O cineasta e roteirista Paul Schrader, em sua conta de Facebook, escreveu: "'Mank falha na primeira obrigação de um filme sobre um protagonista cheio de falhas: convencer o espectador de que aquela pessoa merece duas horas de seu tempo". E o Herman J. Mankiewicz interpretado por Gary Oldman começou a me entediar depois de cinco minutos. Com dez minutos de filme, eu já queria distância do sujeito.
Segundo relatos da época, Herman J. Mankiewicz era um bêbado inoportuno e insensível, que terminava toda frase com uma tirada genial e perdia o amigo, mas não perdia a piada. Mas esses não são os problemas do personagem vivido por Gary Oldman. Quantos bêbados inoportunos já não nos fizeram rir ou chorar num cinema? O problema do personagem é que ele é desinteressante, e isso é imperdoável.
"Cidadão Kane" tem um personagem cheio de falhas - arrogante, autoritário, insensível, manipulador e brutal - mas absolutamente cativante.
A impressão, ao ver "Mank", é que Fincher passou tanto tempo preocupado em recriar a estética de "Cidadão Kane" e dos anos 1940, que se esqueceu de cuidar da qualidade do roteiro de seu próprio filme (escrito por seu pai, Jack Fincher, morto em 2003).

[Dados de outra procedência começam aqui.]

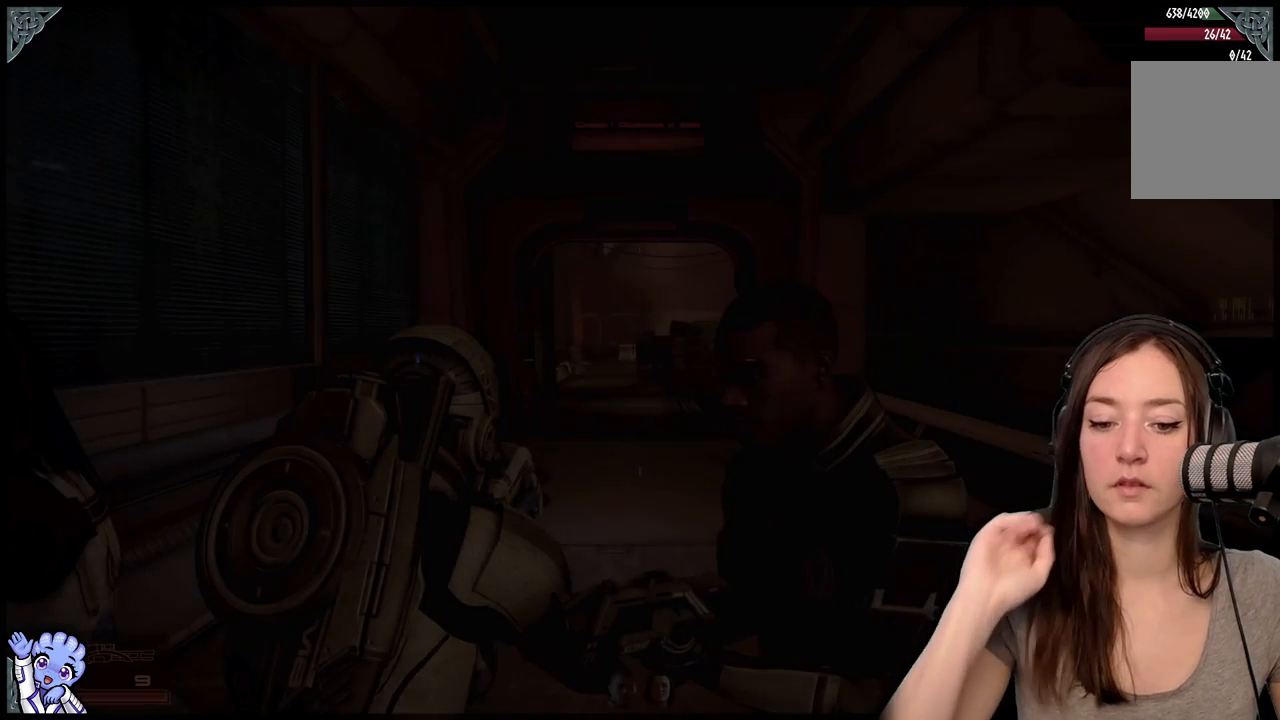
{"buttons": [], "left_stick": "center", "right_stick": "center", "events": []}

"Mank" é tão bonito quanto vazio. Em nenhum momento conseguimos nos conectar com Mankiewicz ou com nenhum outro personagem, porque todos são arquétipos. Os diálogos, exageradamente "espertos" e irônicos, aumentam ainda mais o abismo entre o filme e o espectador. Todo mundo é tão genial, tão engraçado, tão mordaz, que o humor desaparece, soterrado em montanhas de ironia.
"Mank" deixa questões sem resposta: por que Mankiewicz, que por contrato não deveria ter crédito no filme, exigiu assinar o roteiro? Por que Mank decidiu partir para a guerra contra o poderoso Hearst, de quem era amigo? Por que humilhou, no roteiro, outra amiga, Marion Davies, amante de Hearst? Como foi a briga de Mank e Welles pelos créditos de "Cidadão Kane"?

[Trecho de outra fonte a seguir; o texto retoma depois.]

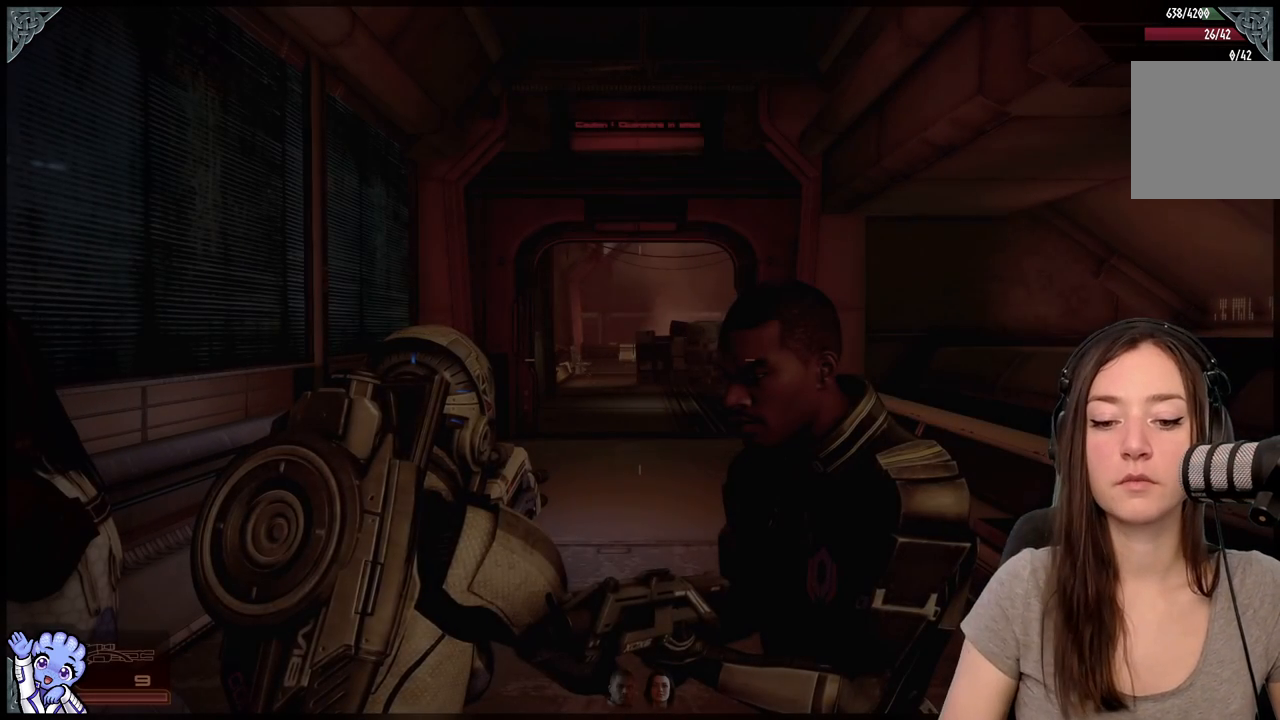
{"buttons": [], "left_stick": "center", "right_stick": "center", "events": []}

São questões que, diferentemente do mistério de "Rosebud" em "Kane", permanecem sem conclusão em "Mank".
UM ATÉ BREVE A TODOS!
Com esse texto, me despeço dessa coluna. Agradeço ao UOL pela oportunidade de escrever nesse espaço nobre. No início de 2021, levo a coluna para outro destino.
Muito obrigado aos leitores que me acompanharam aqui. Nos vemos em breve.